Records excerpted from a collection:
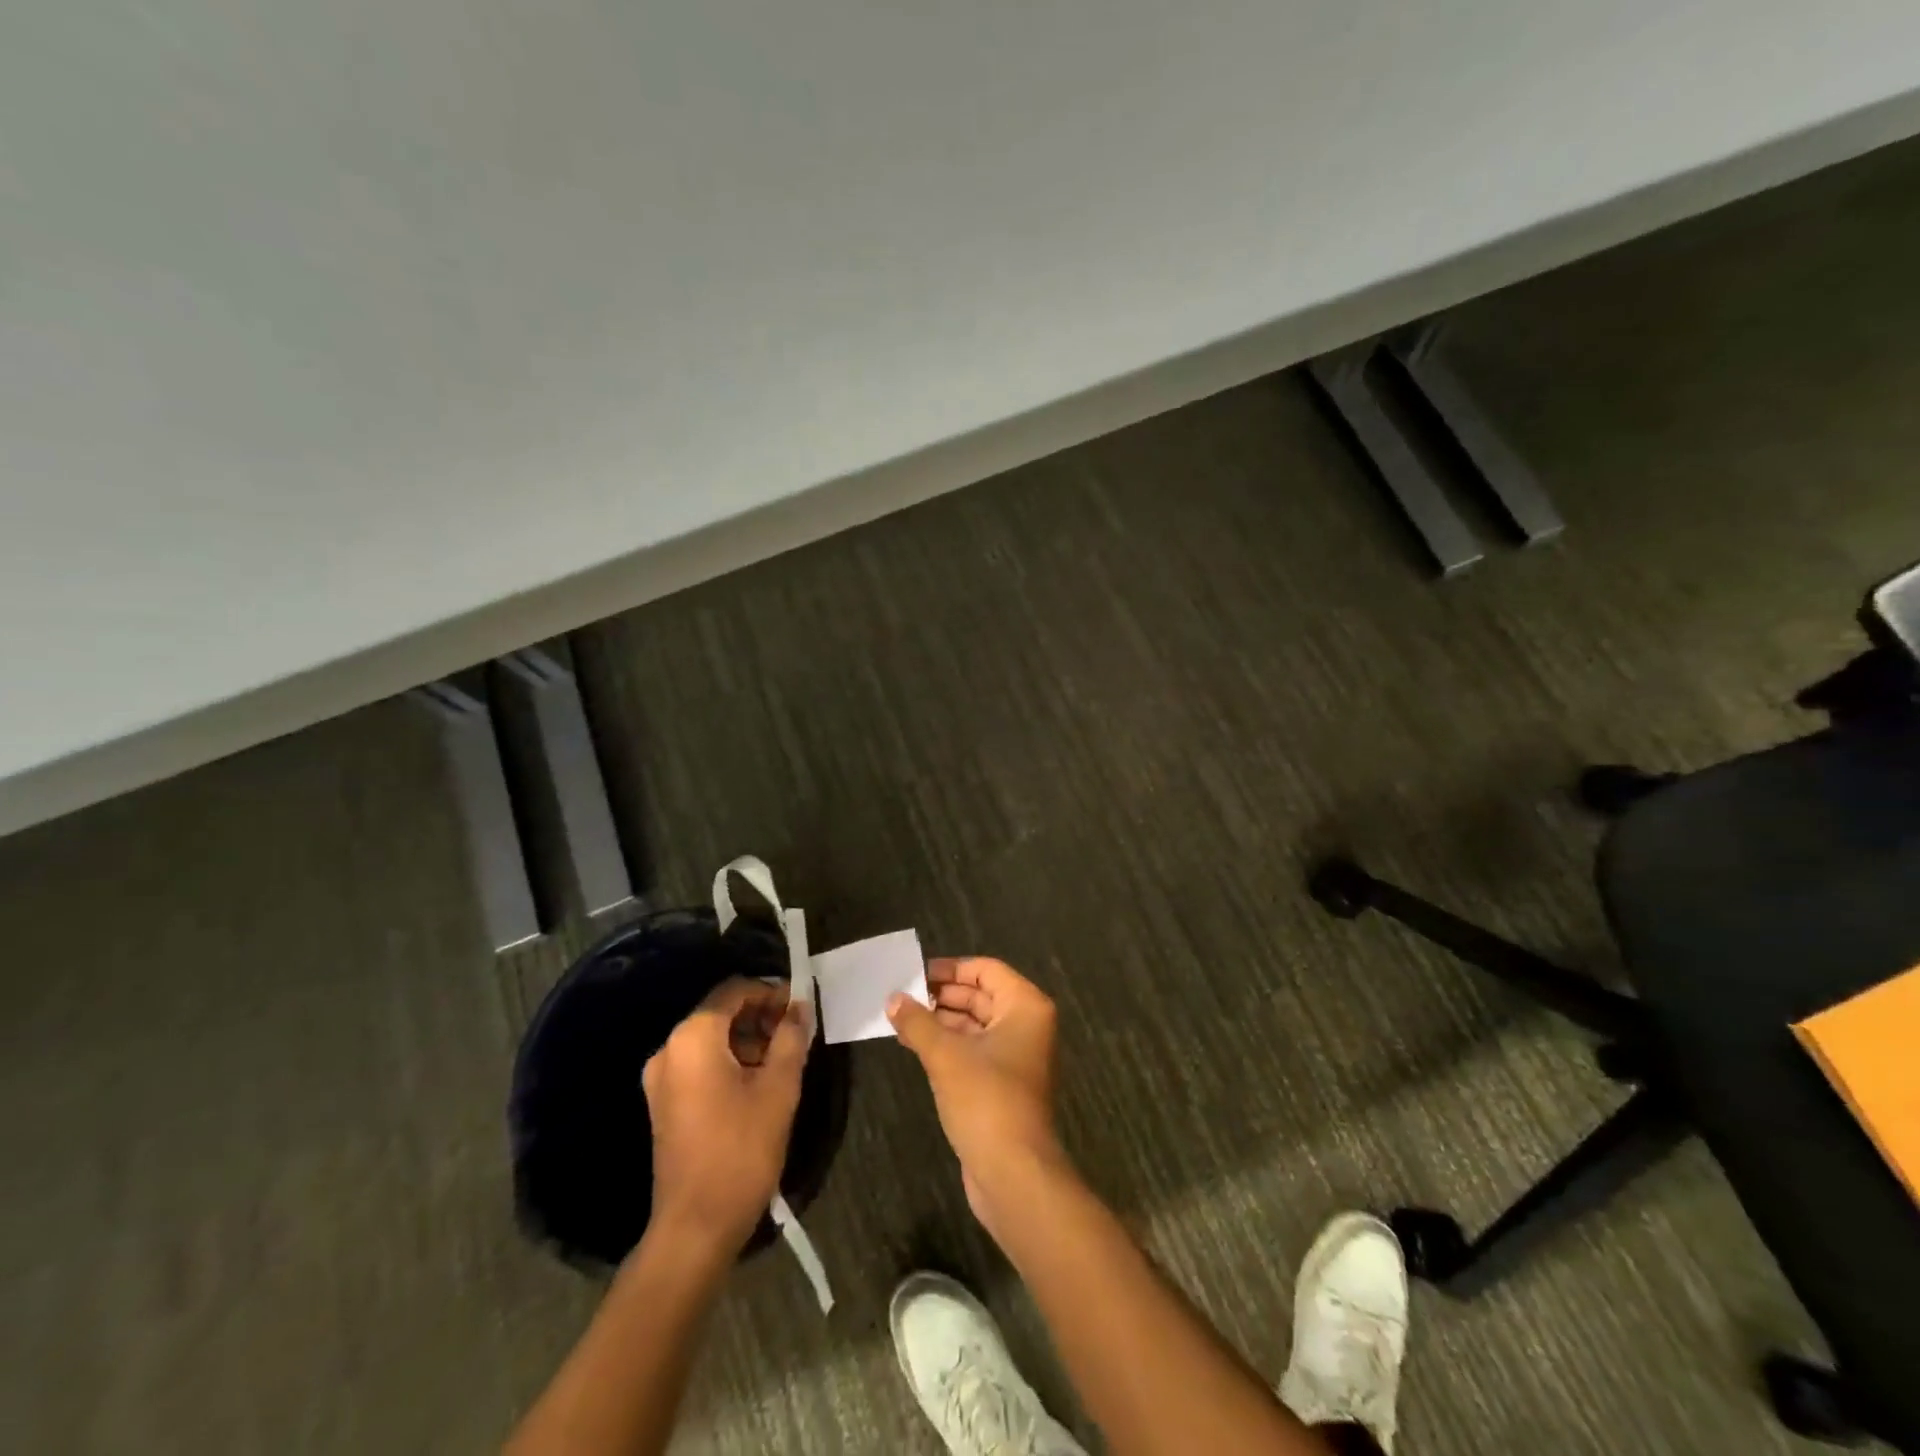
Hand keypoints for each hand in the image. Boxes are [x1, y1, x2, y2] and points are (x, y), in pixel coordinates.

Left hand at [641, 978, 810, 1258]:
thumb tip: (800, 1007)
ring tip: (783, 1060)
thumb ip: (792, 1037)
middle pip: (720, 1012)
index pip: (735, 990)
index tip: (801, 1009)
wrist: (695, 1226)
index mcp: (693, 1037)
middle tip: (796, 1035)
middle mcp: (670, 1049)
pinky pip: (699, 1064)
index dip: (771, 993)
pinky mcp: (663, 1104)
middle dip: (761, 1017)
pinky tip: (758, 1083)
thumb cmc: (741, 1149)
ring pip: (711, 1039)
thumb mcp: (779, 1087)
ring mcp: (661, 1079)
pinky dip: (729, 1061)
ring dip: (748, 1040)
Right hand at [887, 957, 1066, 1237]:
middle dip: (941, 995)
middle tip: (901, 996)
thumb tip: (892, 998)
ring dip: (940, 1021)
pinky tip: (914, 1045)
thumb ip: (917, 1022)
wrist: (1013, 1174)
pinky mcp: (1002, 1084)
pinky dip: (947, 1044)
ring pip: (974, 1024)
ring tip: (900, 1018)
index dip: (950, 968)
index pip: (985, 970)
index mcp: (1025, 1006)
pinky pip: (973, 1050)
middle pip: (980, 995)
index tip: (914, 974)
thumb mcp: (945, 1055)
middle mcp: (1026, 1025)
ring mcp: (1016, 1056)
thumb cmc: (986, 1100)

### Work required
Faithful copy, images left out: write out every line of data.

### Finished exercise
Hand keypoints for each hand in the image. Boxes are [x1, y1, x2, y2] and points are (x, y), in pixel coordinates.

Left hand at [641, 978, 810, 1258]:
thumb tip: (800, 1007)
ring tip: (783, 1060)
thumb ip: (792, 1037)
middle pip: (720, 1012)
index pip: (735, 990)
index tip: (801, 1009)
wrist: (695, 1226)
index mcp: (693, 1037)
middle tip: (796, 1035)
middle mcp: (670, 1049)
pinky pip: (699, 1064)
index dip: (771, 993)
pinky mcp: (663, 1104)
middle dip: (761, 1017)
pinky tip: (758, 1083)
thumb cmc: (741, 1149)
ring pip: (711, 1039)
thumb mcp: (779, 1087)
ring mcp: (661, 1079)
pinky dip: (729, 1061)
ring dip: (748, 1040)
Right hand at [887, 957, 1066, 1237]:
middle dip: (941, 995)
middle tip: (901, 996)
thumb tip: (892, 998)
ring dip: (940, 1021)
pinky tip: (914, 1045)
thumb ip: (917, 1022)
wrist: (1013, 1174)
pinky mcp: (1002, 1084)
pinky dip: (947, 1044)
ring pip: (974, 1024)
ring tip: (900, 1018)
index dip: (950, 968)
index pip: (985, 970)
index mcp: (1025, 1006)
pinky pip: (973, 1050)
middle pip: (980, 995)
index tip: (914, 974)
thumb mcp: (945, 1055)
middle mcp: (1026, 1025)
ring mcp: (1016, 1056)
thumb cmc: (986, 1100)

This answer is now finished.